Initialize EDOT Node.js

For EDOT Node.js to automatically instrument modules used by your Node.js service, it must be started before you require your service code's dependencies -- for example, before express or http are loaded.

The recommended way to get the distro started is by using the -r, --require Node.js CLI option:

node --require @elastic/opentelemetry-node my-service.js

EDOT Node.js will automatically instrument popular modules (listed in Supported technologies) used by your service, and send traces, metrics, and logs telemetry data (using OTLP) to your configured observability backend.

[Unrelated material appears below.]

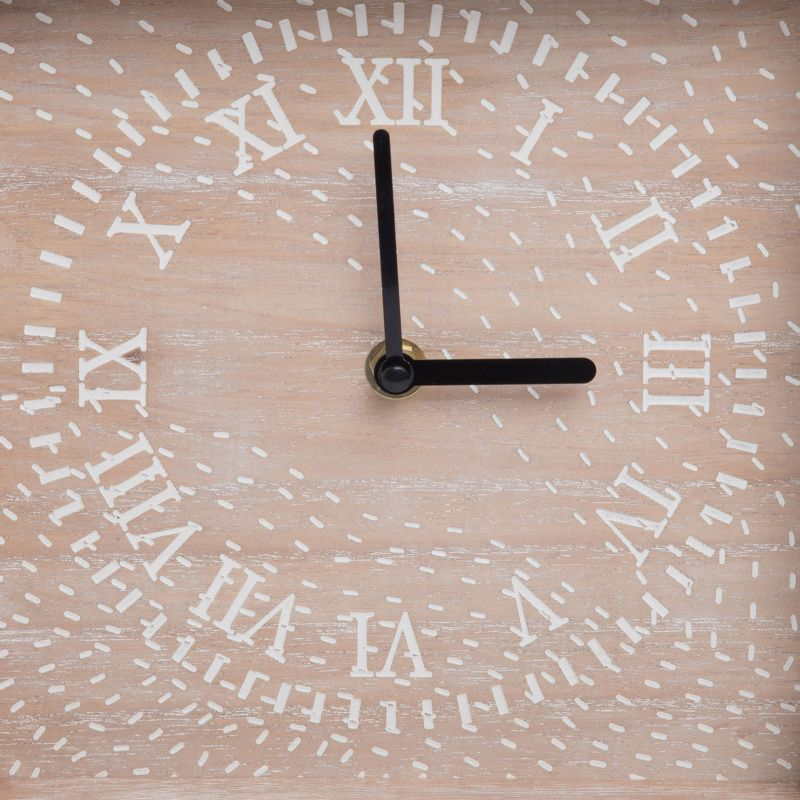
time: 2:59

Confirm that EDOT Node.js is working

To confirm that EDOT Node.js has successfully connected to Elastic:

  1. Go to APMServices.
  2. You should see the name of the service to which you just added EDOT Node.js. It can take several minutes after initializing EDOT Node.js for the service to show up in this list.
  3. Click on the name in the list to see trace data.

![NOTE] There may be no trace data to visualize unless you have used your application since initializing EDOT Node.js.

Tip

Alternatively, if you are able to see the stdout from your service, you can look for an "INFO" level log message, start Elastic Distribution of OpenTelemetry Node.js, at startup to confirm that EDOT Node.js is up and running.